▸ **DATA SUPPLIED**:

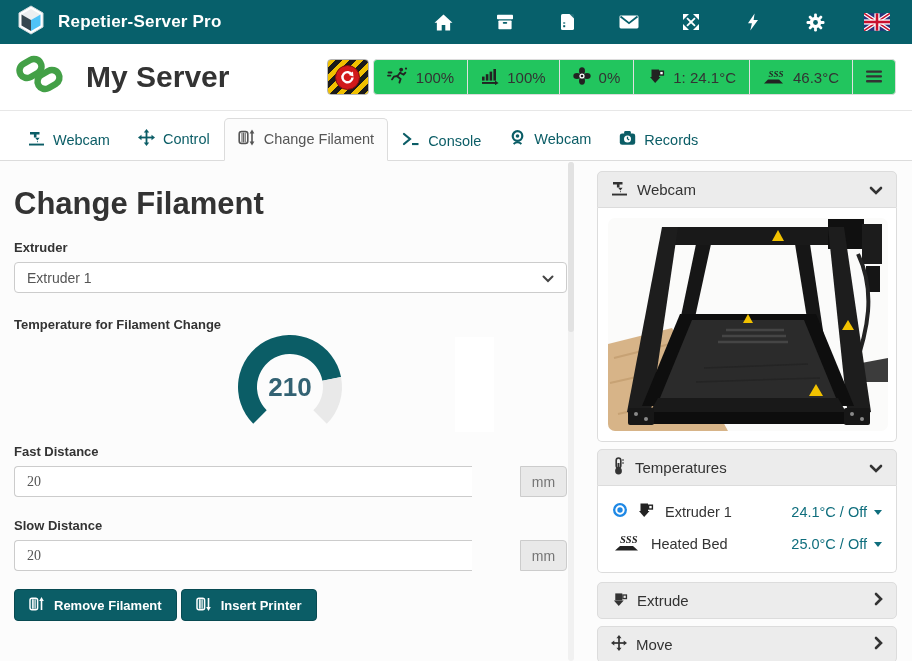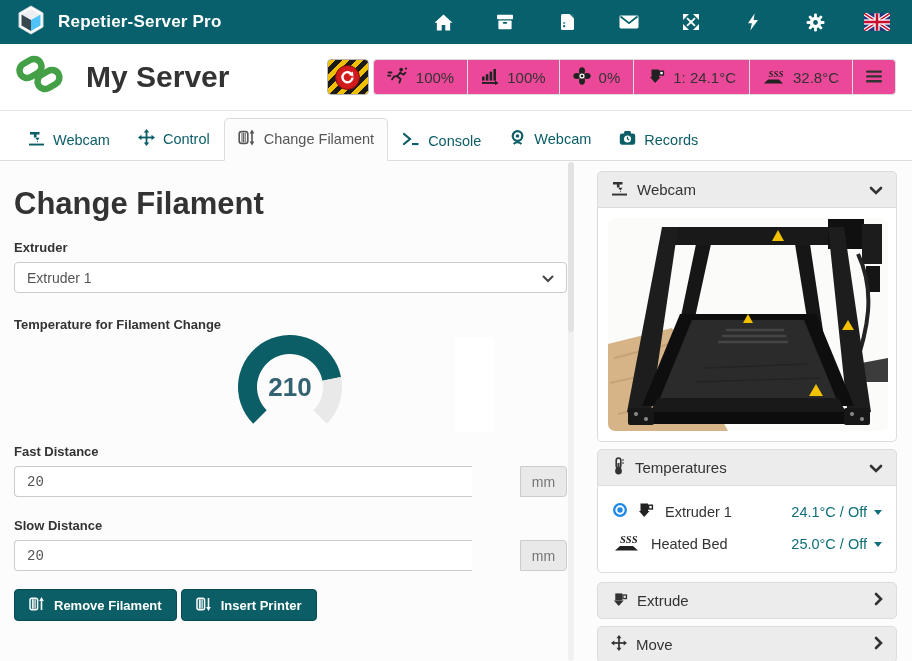--- a/index.html
+++ b/index.html
@@ -18,21 +18,21 @@
   .printer-header { position:absolute; top:44px; left:0; width:912px; height:67px; background:#fff;
                     border-bottom:1px solid #e7e7e7; display:flex; align-items:center; padding:0 16px; }
   .chain-icon { margin-right:22px; }
   .printer-title { font-size:30px; font-weight:600; color:#333; }
   .status-area { margin-left:auto; display:flex; align-items:center; gap:4px; }
   .estop { width:42px; height:36px; border-radius:4px; border:1px solid #b5b5b5; cursor:pointer;
            background:repeating-linear-gradient(135deg,#f0c000 0 5px,#1a1a1a 5px 10px);
            display:flex; align-items:center; justify-content:center; }
   .estop-circle { width:25px; height:25px; border-radius:50%; background:#d11a1a; border:1.5px solid #7e0d0d;
                   display:flex; align-items:center; justify-content:center; }
-  .status-group { display:flex; align-items:stretch; height:36px; background:#ec4899; border:1px solid #dcdcdc; border-radius:4px; }
+  .status-group { display:flex; align-items:stretch; height:36px; background:#22c55e; border:1px solid #dcdcdc; border-radius:4px; }
   .status-cell { display:flex; align-items:center; gap:8px; padding:0 13px; border-left:1px solid #e0e0e0;
                  font-size:15px; color:#333; cursor:pointer; }
   .status-cell:first-child { border-left:none; }
 
   
   .tabs { position:absolute; top:111px; left:0; width:912px; height:50px; background:#fff;
           border-bottom:1px solid #dcdcdc; display:flex; align-items:flex-end; padding-left:14px; }
   .tab { display:flex; align-items:center; gap:8px; padding:10px 13px 11px; font-size:14.5px; color:#0b5d66;
          border:1px solid transparent; border-bottom:none; cursor:pointer; margin-bottom:0; }
   .tab.active { color:#555; background:#fcfcfc; border:1px solid #dcdcdc; border-bottom:1px solid #fcfcfc;
@@ -48,21 +48,21 @@
   .field-label { margin-top:17px; font-size:13px; font-weight:700; color:#333; }
   .select-box { margin-top:7px; height:31px; width:553px; background:#fff; border:1px solid #ccc; border-radius:4px;
                 display:flex; align-items:center; padding:0 12px; font-size:14px; color:#555; cursor:pointer; }
   .select-box .chev { margin-left:auto; }
   .temp-label { margin-top:24px; font-size:13px; font-weight:700; color:#333; }
   .gauge-wrap { margin-top:0; height:96px; position:relative; }
   .gauge-svg { position:absolute; left:216px; top:3px; }
   .gauge-artifact { position:absolute; left:441px; top:5px; width:39px; height:95px; background:#fff; }
   .input-row { margin-top:7px; display:flex; height:31px; width:553px; }
   .input-row input { flex:1; border:1px solid #ccc; border-right:none; border-radius:4px 0 0 4px; background:#fff;
-                     font-family:Liberation Mono, monospace; font-size:14px; color:#555; padding:0 12px; outline:none; }
+                     font-family:Liberation Serif, serif; font-size:14px; color:#555; padding:0 12px; outline:none; }
   .input-addon { width:47px; background:#e9e9e9; border:1px solid #ccc; border-radius:0 4px 4px 0;
                  display:flex; align-items:center; justify-content:center; font-size:14px; color:#757575;margin-left:48px; }
   .btn-row { margin-top:18px; display:flex; gap:4px; }
   .btn { height:32px; background:#0b5d66; color:#fff; border:1px solid #084a52; border-radius:4px; cursor:pointer;
          display:flex; align-items:center; gap:9px; padding:0 14px; font-size:13px; font-weight:700;
          font-family:"Liberation Sans",sans-serif; }
 
   
   .sidebar { position:absolute; left:597px; top:171px; width:300px; }
   .panel { border-radius:5px; margin-bottom:7px; }
@@ -246,21 +246,21 @@
           </span>
           <span>1: 24.1°C</span>
         </div>
         <div class="status-cell">
           <span>
             <svg width="22" height="18" viewBox="0 0 22 18">
                 <polygon points="5,12.5 16,12.5 20,16.5 1,16.5" fill="#222"></polygon>
                 <text x="5.5" y="9.5" font-size="9" font-style="italic" font-weight="bold" fill="#222" font-family="Liberation Serif, serif">SSS</text>
               </svg>
           </span>
-          <span>32.8°C</span>
+          <span>46.3°C</span>
         </div>
         <div class="status-cell">
           <span>
             <svg width="16" height="13" viewBox="0 0 16 13">
                 <g fill="#333">
                   <rect y="0.5" width="16" height="2.3" rx="1"></rect>
                   <rect y="5.3" width="16" height="2.3" rx="1"></rect>
                   <rect y="10.1" width="16" height="2.3" rx="1"></rect>
                 </g>
               </svg>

▸ **YOUR GOAL**:
Please repeat the data verbatim and leave the pictures out of your copy.

▸ **EXERCISE SOLUTION**:
--- a/index.html
+++ b/index.html
@@ -18,21 +18,21 @@
   .printer-header { position:absolute; top:44px; left:0; width:912px; height:67px; background:#fff;
                     border-bottom:1px solid #e7e7e7; display:flex; align-items:center; padding:0 16px; }
   .chain-icon { margin-right:22px; }
   .printer-title { font-size:30px; font-weight:600; color:#333; }
   .status-area { margin-left:auto; display:flex; align-items:center; gap:4px; }
   .estop { width:42px; height:36px; border-radius:4px; border:1px solid #b5b5b5; cursor:pointer;
            background:repeating-linear-gradient(135deg,#f0c000 0 5px,#1a1a1a 5px 10px);
            display:flex; align-items:center; justify-content:center; }
   .estop-circle { width:25px; height:25px; border-radius:50%; background:#d11a1a; border:1.5px solid #7e0d0d;
                   display:flex; align-items:center; justify-content:center; }
-  .status-group { display:flex; align-items:stretch; height:36px; background:#ec4899; border:1px solid #dcdcdc; border-radius:4px; }
+  .status-group { display:flex; align-items:stretch; height:36px; background:#22c55e; border:1px solid #dcdcdc; border-radius:4px; }
   .status-cell { display:flex; align-items:center; gap:8px; padding:0 13px; border-left:1px solid #e0e0e0;
                  font-size:15px; color:#333; cursor:pointer; }
   .status-cell:first-child { border-left:none; }
 
   
   .tabs { position:absolute; top:111px; left:0; width:912px; height:50px; background:#fff;
           border-bottom:1px solid #dcdcdc; display:flex; align-items:flex-end; padding-left:14px; }
   .tab { display:flex; align-items:center; gap:8px; padding:10px 13px 11px; font-size:14.5px; color:#0b5d66;
          border:1px solid transparent; border-bottom:none; cursor:pointer; margin-bottom:0; }
   .tab.active { color:#555; background:#fcfcfc; border:1px solid #dcdcdc; border-bottom:1px solid #fcfcfc;
@@ -48,21 +48,21 @@
   .field-label { margin-top:17px; font-size:13px; font-weight:700; color:#333; }
   .select-box { margin-top:7px; height:31px; width:553px; background:#fff; border:1px solid #ccc; border-radius:4px;
                 display:flex; align-items:center; padding:0 12px; font-size:14px; color:#555; cursor:pointer; }
   .select-box .chev { margin-left:auto; }
   .temp-label { margin-top:24px; font-size:13px; font-weight:700; color:#333; }
   .gauge-wrap { margin-top:0; height:96px; position:relative; }
   .gauge-svg { position:absolute; left:216px; top:3px; }
   .gauge-artifact { position:absolute; left:441px; top:5px; width:39px; height:95px; background:#fff; }
   .input-row { margin-top:7px; display:flex; height:31px; width:553px; }
   .input-row input { flex:1; border:1px solid #ccc; border-right:none; border-radius:4px 0 0 4px; background:#fff;
-                     font-family:Liberation Mono, monospace; font-size:14px; color:#555; padding:0 12px; outline:none; }
+                     font-family:Liberation Serif, serif; font-size:14px; color:#555; padding:0 12px; outline:none; }
   .input-addon { width:47px; background:#e9e9e9; border:1px solid #ccc; border-radius:0 4px 4px 0;
                  display:flex; align-items:center; justify-content:center; font-size:14px; color:#757575;margin-left:48px; }
   .btn-row { margin-top:18px; display:flex; gap:4px; }
   .btn { height:32px; background:#0b5d66; color:#fff; border:1px solid #084a52; border-radius:4px; cursor:pointer;
          display:flex; align-items:center; gap:9px; padding:0 14px; font-size:13px; font-weight:700;
          font-family:"Liberation Sans",sans-serif; }
 
   
   .sidebar { position:absolute; left:597px; top:171px; width:300px; }
   .panel { border-radius:5px; margin-bottom:7px; }
@@ -246,21 +246,21 @@
           </span>
           <span>1: 24.1°C</span>
         </div>
         <div class="status-cell">
           <span>
             <svg width="22" height="18" viewBox="0 0 22 18">
                 <polygon points="5,12.5 16,12.5 20,16.5 1,16.5" fill="#222"></polygon>
                 <text x="5.5" y="9.5" font-size="9" font-style="italic" font-weight="bold" fill="#222" font-family="Liberation Serif, serif">SSS</text>
               </svg>
           </span>
-          <span>32.8°C</span>
+          <span>46.3°C</span>
         </div>
         <div class="status-cell">
           <span>
             <svg width="16" height="13" viewBox="0 0 16 13">
                 <g fill="#333">
                   <rect y="0.5" width="16" height="2.3" rx="1"></rect>
                   <rect y="5.3" width="16" height="2.3" rx="1"></rect>
                   <rect y="10.1" width="16" height="2.3" rx="1"></rect>
                 </g>
               </svg>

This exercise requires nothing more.